You should also make sure you’re getting enough omega-3 fatty acids, zinc and antioxidants. Most of these nutrients you should be able to get from a healthy diet alone, but if you’re concerned, ask your doctor if it’s appropriate to take a supplement.
Limit your exposure to BPA and endocrine disruptors
Along with what you’re eating, Simon says it’s also important to pay attention to environmental factors that can be affecting your body.
Plastic items, food wrappers and even certain cosmetics and bath products can contain phthalates, parabens and BPA. These chemicals disrupt your body’s endocrine system, which controls hormones like estrogen that are essential to fertility.
“Our environment makes a difference,” Simon notes. “We’re trying to reduce exposure to endocrine disruptors, and when I talk to people in a fertility setting, I’m encouraging them to avoid heating up food in BPA plastics, to drink out of stainless steel bottles and to try to store their food in glass containers.”
Quit smoking cigarettes and marijuana
If you still light up — with the promise that you’ll stop once you’re pregnant — think about advancing that timeline ASAP.
Smoking isn’t just bad for your health and your baby’s health, it can also decrease ovarian reserve, your ovaries’ capacity to provide healthy egg cells for fertilization.
And your partner? Well, he’s not off the hook either.
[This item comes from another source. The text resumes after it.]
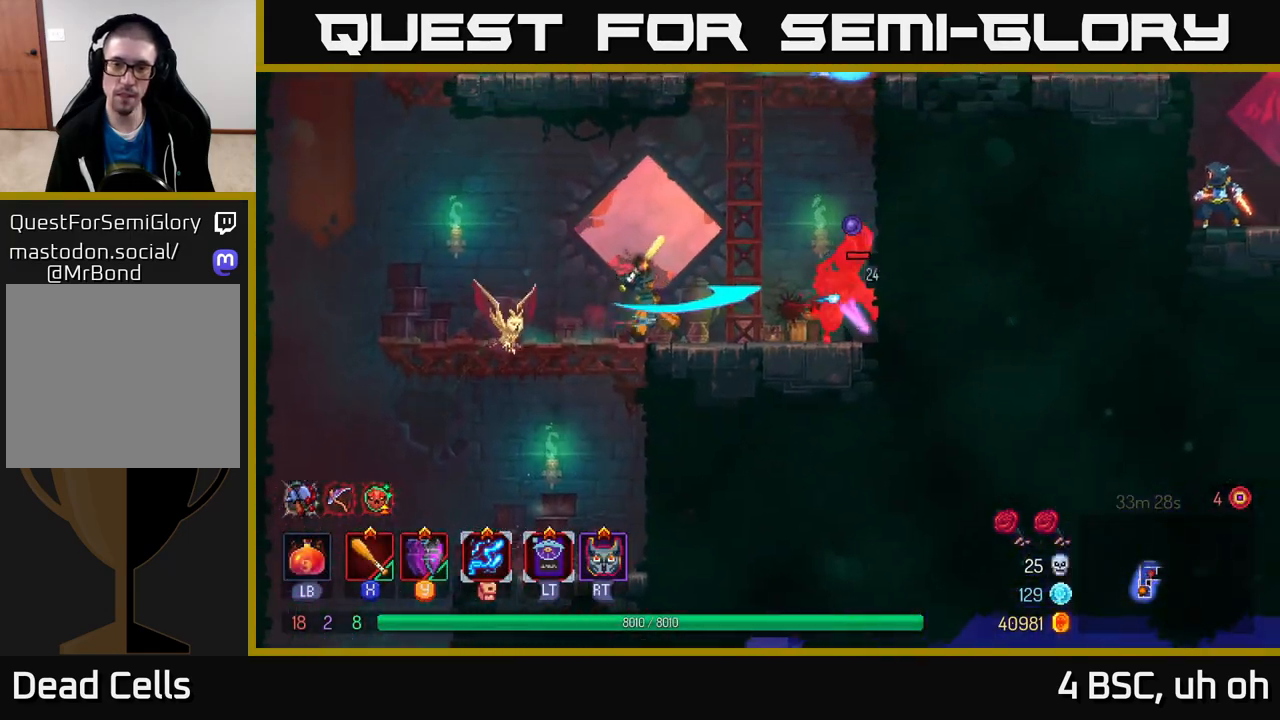
{"buttons": ["X"], "left_stick": "right", "right_stick": "center", "events": [[267, "X", "down"], [400, "X", "up"], [467, "X", "down"]]}
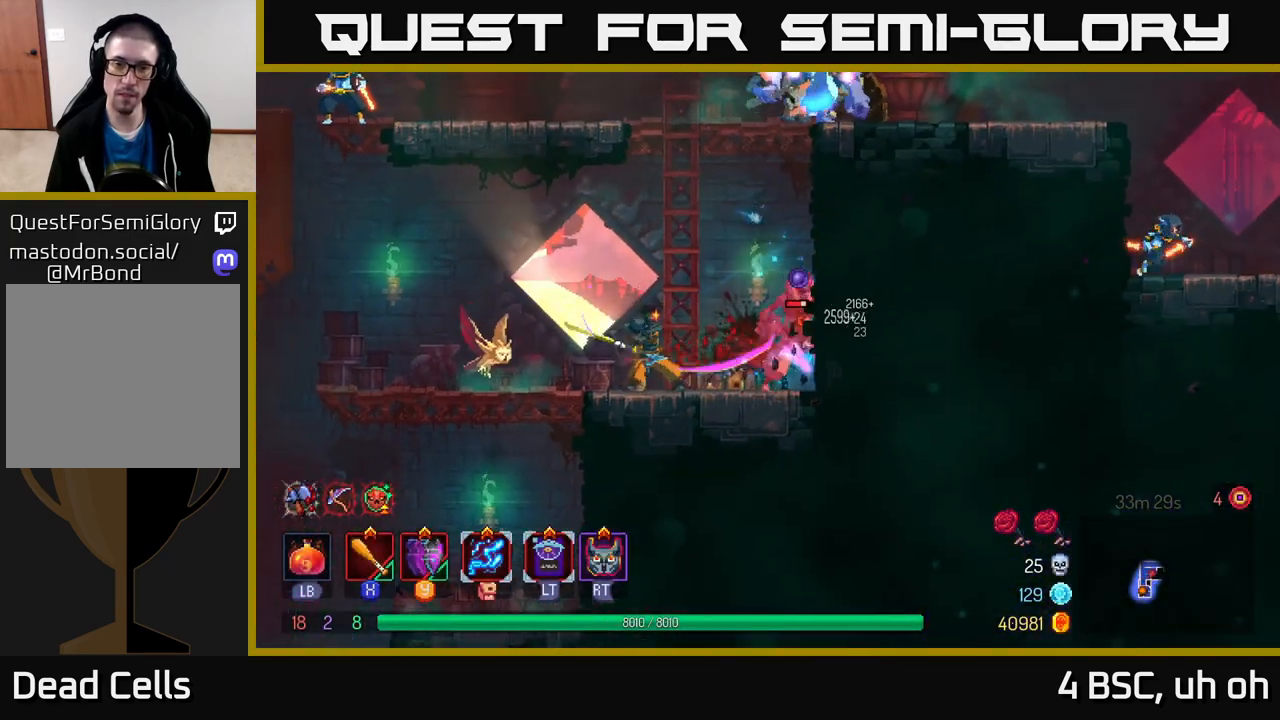
{"buttons": ["X"], "left_stick": "center", "right_stick": "center", "events": [[33, "X", "up"], [117, "X", "down"], [217, "X", "up"], [283, "X", "down"], [383, "X", "up"], [383, "left_stick", "center"], [450, "X", "down"]]}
His sperm become slower, less effective and less plentiful if he’s lighting up on a regular basis.
While there isn’t as much research available on vaping and marijuana as there is on cigarettes, some studies show that these substances do negatively affect fertility and sperm quality.
Basically, when in doubt, snuff it out.
Consider easing up on alcohol and caffeine
When it comes to things like alcohol and caffeine, Simon says the science is a little less definitive.
“Results are inconsistent for caffeine and fertility,” she notes. “Alcohol’s impact on fertility is questionable, but its impact on fetal development is proven.”
If you want specific guidelines, she recommends sticking to 200 milligrams or less of caffeine per day — that’s about one 12-ounce cup of coffee — and avoiding alcohol entirely if you think you could be pregnant.
Don’t buy into fertility myths
Simon’s final tip is to not give too much weight to those much-hyped fertility myths that don’t have a ton of science to back them up.
“Somehow pineapples have become these fertility symbols,” she says. “People always think that pineapple cores help with implantation — that’s not true.”
Trying to lose weight quickly to guarantee a cycle doesn’t work either, and neither do special fertility herbs and supplements like royal jelly.
“People spend a lot of money on these things, and they aren’t really proven,” Simon explains. “What’s really important is that if you have these questions, talk to your doctor.”